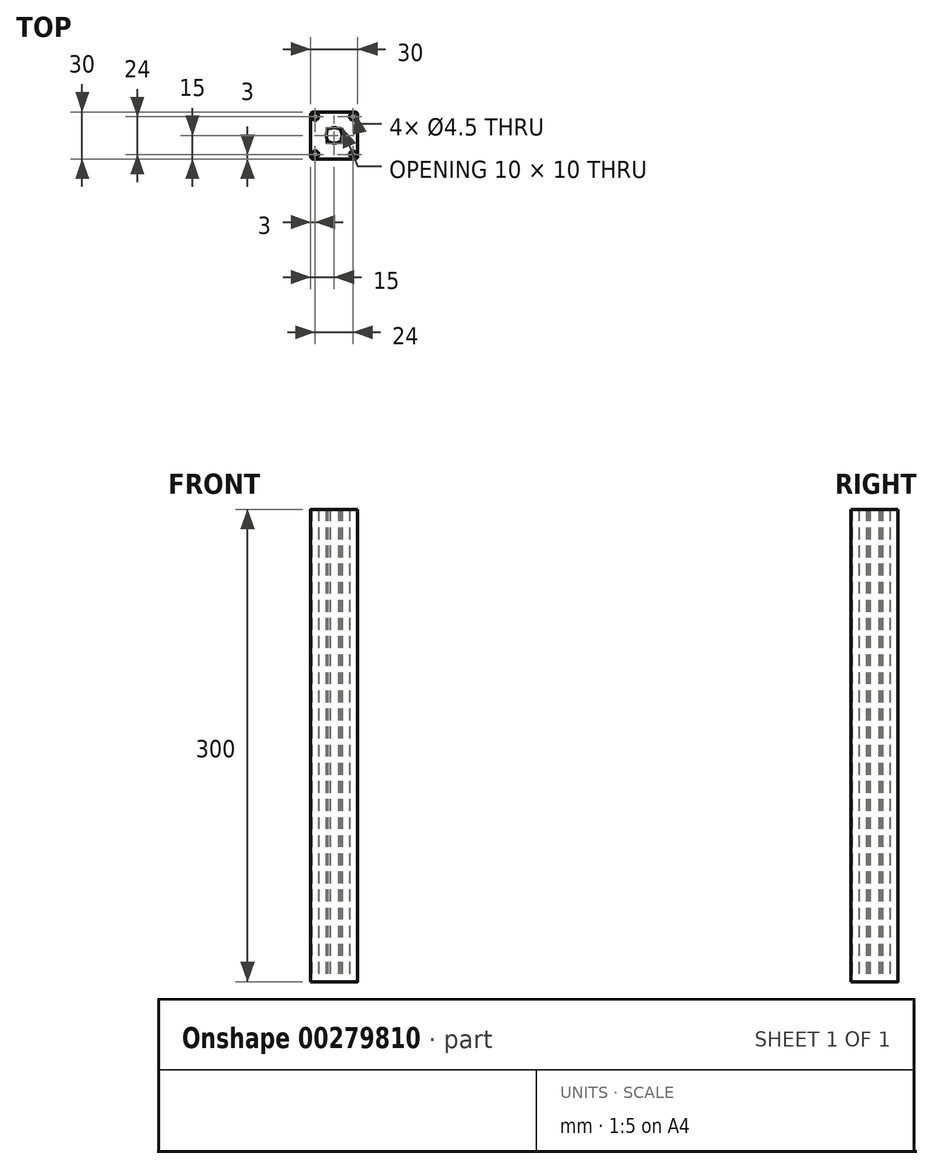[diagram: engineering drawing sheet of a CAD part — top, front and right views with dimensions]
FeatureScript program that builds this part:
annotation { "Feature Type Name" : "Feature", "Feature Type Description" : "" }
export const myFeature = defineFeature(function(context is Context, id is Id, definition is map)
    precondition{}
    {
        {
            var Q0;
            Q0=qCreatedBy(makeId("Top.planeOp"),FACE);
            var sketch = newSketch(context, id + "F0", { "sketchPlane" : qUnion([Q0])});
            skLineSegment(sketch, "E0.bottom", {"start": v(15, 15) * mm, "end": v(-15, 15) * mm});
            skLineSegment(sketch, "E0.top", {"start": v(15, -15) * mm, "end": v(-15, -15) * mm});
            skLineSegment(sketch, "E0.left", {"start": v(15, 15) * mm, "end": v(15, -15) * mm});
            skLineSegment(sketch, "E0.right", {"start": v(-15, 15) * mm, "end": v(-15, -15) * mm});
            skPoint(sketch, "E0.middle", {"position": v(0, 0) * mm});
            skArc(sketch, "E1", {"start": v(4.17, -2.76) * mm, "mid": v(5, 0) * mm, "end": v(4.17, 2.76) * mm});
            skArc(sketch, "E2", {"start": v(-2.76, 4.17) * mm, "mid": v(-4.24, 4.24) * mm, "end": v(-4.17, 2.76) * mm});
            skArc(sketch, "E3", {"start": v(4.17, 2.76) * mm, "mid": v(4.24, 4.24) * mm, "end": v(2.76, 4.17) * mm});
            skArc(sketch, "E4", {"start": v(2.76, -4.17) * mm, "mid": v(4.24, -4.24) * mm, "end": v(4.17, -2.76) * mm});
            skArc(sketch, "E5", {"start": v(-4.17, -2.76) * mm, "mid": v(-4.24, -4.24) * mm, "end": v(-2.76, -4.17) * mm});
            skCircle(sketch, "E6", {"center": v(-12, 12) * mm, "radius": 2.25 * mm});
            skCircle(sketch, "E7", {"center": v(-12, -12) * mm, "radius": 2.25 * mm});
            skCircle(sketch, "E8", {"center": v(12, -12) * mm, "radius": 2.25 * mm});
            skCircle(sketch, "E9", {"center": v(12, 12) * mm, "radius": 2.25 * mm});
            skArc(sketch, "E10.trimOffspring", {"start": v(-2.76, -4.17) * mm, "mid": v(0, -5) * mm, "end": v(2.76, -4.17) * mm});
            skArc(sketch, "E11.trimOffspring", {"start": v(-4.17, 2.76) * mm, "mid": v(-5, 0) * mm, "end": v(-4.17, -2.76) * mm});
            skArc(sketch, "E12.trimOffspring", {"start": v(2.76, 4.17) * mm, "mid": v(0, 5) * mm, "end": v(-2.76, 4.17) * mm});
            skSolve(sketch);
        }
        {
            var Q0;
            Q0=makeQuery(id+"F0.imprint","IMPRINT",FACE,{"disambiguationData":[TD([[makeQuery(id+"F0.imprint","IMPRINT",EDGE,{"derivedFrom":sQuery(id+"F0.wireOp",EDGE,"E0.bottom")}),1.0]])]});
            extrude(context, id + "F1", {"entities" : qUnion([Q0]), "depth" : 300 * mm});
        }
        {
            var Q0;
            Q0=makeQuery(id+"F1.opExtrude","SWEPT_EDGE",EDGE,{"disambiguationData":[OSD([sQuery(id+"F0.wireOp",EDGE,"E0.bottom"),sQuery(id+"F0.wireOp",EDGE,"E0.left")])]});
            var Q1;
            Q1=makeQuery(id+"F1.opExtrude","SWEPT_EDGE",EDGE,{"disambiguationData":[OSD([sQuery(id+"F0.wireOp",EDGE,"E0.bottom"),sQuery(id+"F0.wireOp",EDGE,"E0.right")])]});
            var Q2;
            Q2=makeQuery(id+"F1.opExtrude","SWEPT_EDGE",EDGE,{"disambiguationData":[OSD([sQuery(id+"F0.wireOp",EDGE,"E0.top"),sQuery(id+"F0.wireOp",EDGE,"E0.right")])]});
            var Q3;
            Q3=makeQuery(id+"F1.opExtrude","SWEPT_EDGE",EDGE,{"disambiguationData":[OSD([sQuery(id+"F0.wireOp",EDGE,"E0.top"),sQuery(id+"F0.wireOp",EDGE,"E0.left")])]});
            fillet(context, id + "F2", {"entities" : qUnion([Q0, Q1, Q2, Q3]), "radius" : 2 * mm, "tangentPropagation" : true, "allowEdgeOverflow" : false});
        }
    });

----------------

■ **Task objective**: Please retype all of the lines above without any changes, leaving out the pictures.

■ **Reply to the task**:
[diagram: engineering drawing sheet of a CAD part — top, front and right views with dimensions]
FeatureScript program that builds this part:
annotation { "Feature Type Name" : "Feature", "Feature Type Description" : "" }
export const myFeature = defineFeature(function(context is Context, id is Id, definition is map)
    precondition{}
    {
        {
            var Q0;
            Q0=qCreatedBy(makeId("Top.planeOp"),FACE);
            var sketch = newSketch(context, id + "F0", { "sketchPlane" : qUnion([Q0])});
            skLineSegment(sketch, "E0.bottom", {"start": v(15, 15) * mm, "end": v(-15, 15) * mm});
            skLineSegment(sketch, "E0.top", {"start": v(15, -15) * mm, "end": v(-15, -15) * mm});
            skLineSegment(sketch, "E0.left", {"start": v(15, 15) * mm, "end": v(15, -15) * mm});
            skLineSegment(sketch, "E0.right", {"start": v(-15, 15) * mm, "end": v(-15, -15) * mm});
            skPoint(sketch, "E0.middle", {"position": v(0, 0) * mm});
            skArc(sketch, "E1", {"start": v(4.17, -2.76) * mm, "mid": v(5, 0) * mm, "end": v(4.17, 2.76) * mm});
            skArc(sketch, "E2", {"start": v(-2.76, 4.17) * mm, "mid": v(-4.24, 4.24) * mm, "end": v(-4.17, 2.76) * mm});
            skArc(sketch, "E3", {"start": v(4.17, 2.76) * mm, "mid": v(4.24, 4.24) * mm, "end": v(2.76, 4.17) * mm});
            skArc(sketch, "E4", {"start": v(2.76, -4.17) * mm, "mid": v(4.24, -4.24) * mm, "end": v(4.17, -2.76) * mm});
            skArc(sketch, "E5", {"start": v(-4.17, -2.76) * mm, "mid": v(-4.24, -4.24) * mm, "end": v(-2.76, -4.17) * mm});
            skCircle(sketch, "E6", {"center": v(-12, 12) * mm, "radius": 2.25 * mm});
            skCircle(sketch, "E7", {"center": v(-12, -12) * mm, "radius": 2.25 * mm});
            skCircle(sketch, "E8", {"center": v(12, -12) * mm, "radius": 2.25 * mm});
            skCircle(sketch, "E9", {"center": v(12, 12) * mm, "radius": 2.25 * mm});
            skArc(sketch, "E10.trimOffspring", {"start": v(-2.76, -4.17) * mm, "mid": v(0, -5) * mm, "end": v(2.76, -4.17) * mm});
            skArc(sketch, "E11.trimOffspring", {"start": v(-4.17, 2.76) * mm, "mid": v(-5, 0) * mm, "end": v(-4.17, -2.76) * mm});
            skArc(sketch, "E12.trimOffspring", {"start": v(2.76, 4.17) * mm, "mid": v(0, 5) * mm, "end": v(-2.76, 4.17) * mm});
            skSolve(sketch);
        }
        {
            var Q0;
            Q0=makeQuery(id+"F0.imprint","IMPRINT",FACE,{"disambiguationData":[TD([[makeQuery(id+"F0.imprint","IMPRINT",EDGE,{"derivedFrom":sQuery(id+"F0.wireOp",EDGE,"E0.bottom")}),1.0]])]});
            extrude(context, id + "F1", {"entities" : qUnion([Q0]), "depth" : 300 * mm});
        }
        {
            var Q0;
            Q0=makeQuery(id+"F1.opExtrude","SWEPT_EDGE",EDGE,{"disambiguationData":[OSD([sQuery(id+"F0.wireOp",EDGE,"E0.bottom"),sQuery(id+"F0.wireOp",EDGE,"E0.left")])]});
            var Q1;
            Q1=makeQuery(id+"F1.opExtrude","SWEPT_EDGE",EDGE,{"disambiguationData":[OSD([sQuery(id+"F0.wireOp",EDGE,"E0.bottom"),sQuery(id+"F0.wireOp",EDGE,"E0.right")])]});
            var Q2;
            Q2=makeQuery(id+"F1.opExtrude","SWEPT_EDGE",EDGE,{"disambiguationData":[OSD([sQuery(id+"F0.wireOp",EDGE,"E0.top"),sQuery(id+"F0.wireOp",EDGE,"E0.right")])]});
            var Q3;
            Q3=makeQuery(id+"F1.opExtrude","SWEPT_EDGE",EDGE,{"disambiguationData":[OSD([sQuery(id+"F0.wireOp",EDGE,"E0.top"),sQuery(id+"F0.wireOp",EDGE,"E0.left")])]});
            fillet(context, id + "F2", {"entities" : qUnion([Q0, Q1, Q2, Q3]), "radius" : 2 * mm, "tangentPropagation" : true, "allowEdgeOverflow" : false});
        }
    });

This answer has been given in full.